Indeed, I'd be remiss if I didn't talk a little about that acting, which is universally exceptional. Harrison vacillates (often within a single scene) between playing Luce as a manipulator who uses every tool available to him to subtly attack others and an honourable and gifted young man determined to make his parents proud. And just when you think you've got him figured out, a sly glance, a slight smile, a shift in body language will completely dismantle your theory. In a part that's very, very wordy, some of Harrison's best acting concerns Luce's subtle non-verbal traits, in what is a remarkably nuanced and ambivalent performance. Spencer is equally good in the role of Wilson, whom she plays as far more on the surface than Harrison's Luce. However, so too does she exhibit a degree of ambivalence – we're often not sure if she's acting out of genuine concern for the school or is instead being vindictive towards a student whose thinking she has been unable to bend to her own.

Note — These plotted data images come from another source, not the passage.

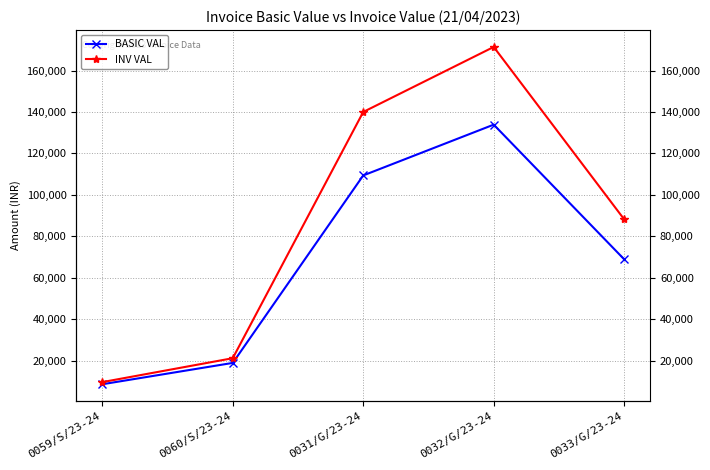

What is the maximum value for BASIC VAL?

133892.0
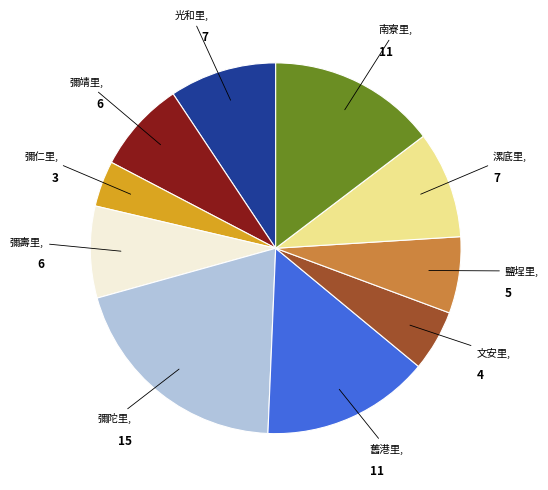

Is there any slice that represents more than half of the pie?

No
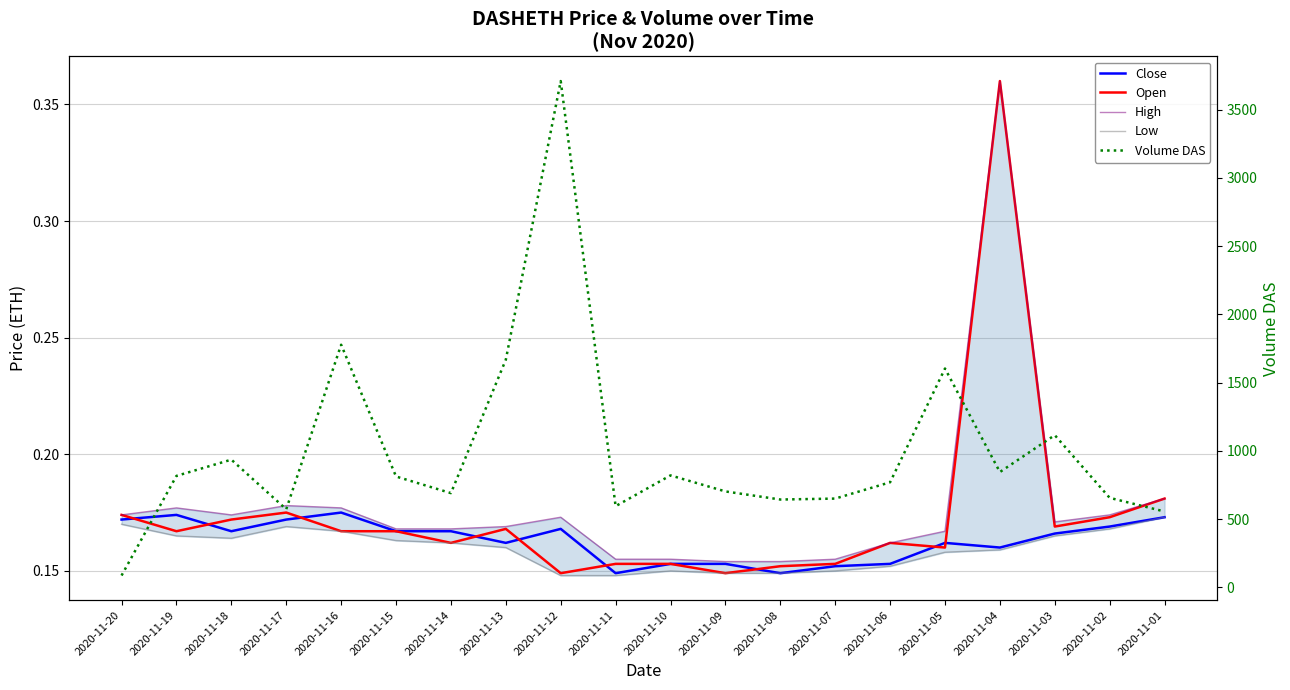

Where is Low nearest to the value 0?

2020-11-12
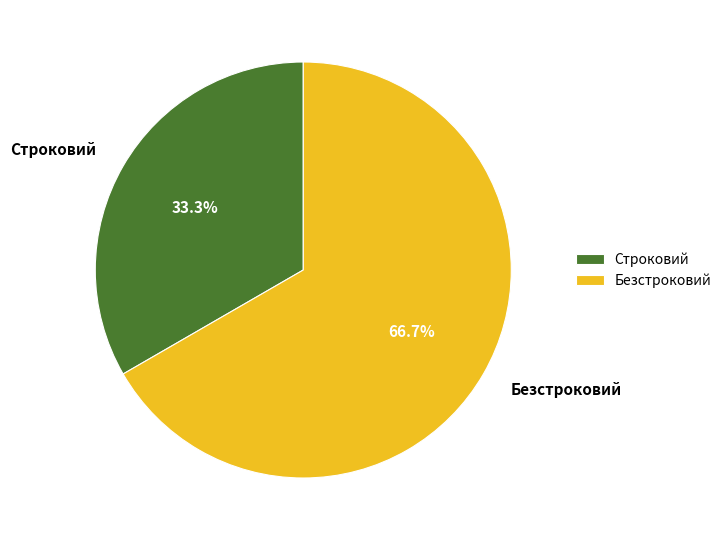

The Строковий slice represents 33% of the pie. True or false?

True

In terms of problems, the audience has to do a lot of the leg work, and it's something which will be immediately distasteful to some, especially those who demand rigid binaries and clear explanations from their narratives. Personally, I loved the inherent ambiguity, but I understand that some won't. The same is true of many of the themes, which tend to be raised in something of a phenomenological vacuum, exiting almost as hypotheticals rather than prescribed answers to the issues addressed, and again asking the audience to connect some of the dots. More of a problem for me was that the film ran a good 20 minutes longer than necessary, with much of the dramatic tension slackening in the last act, when it should be at its most taut. It's also prone to repetition – seen most clearly in Peter and Amy's constant back and forths and the tense dialogue scenes between Luce and Wilson, several of which run a beat or two too long. The film also features a few too many issues, several of which are introduced and taken virtually nowhere. A subplot involving a possible sexual assault at a party, for example, pays lip-service to many of the tenets of #MeToo but does very little beyond that.
Nevertheless, I was impressed with _Luce_. What it says about the US's (in)ability to engage in meaningful dialogue regarding important socio-political topics isn't flattering, but it is compelling. Essentially a film about pressure, as exerted by parents, by schools, by teachers, by friends, by society, by oneself, it's at least partly an exposé on the bitter divisions inherent in Trump's America, taking in race, gender, history, truth, #MeToo, respectability politics, expectation, language, power, even some thriller beats. It does spread itself a little thin and the ambiguity won't be to everyone's taste, but this is brave filmmaking with a lot on its mind.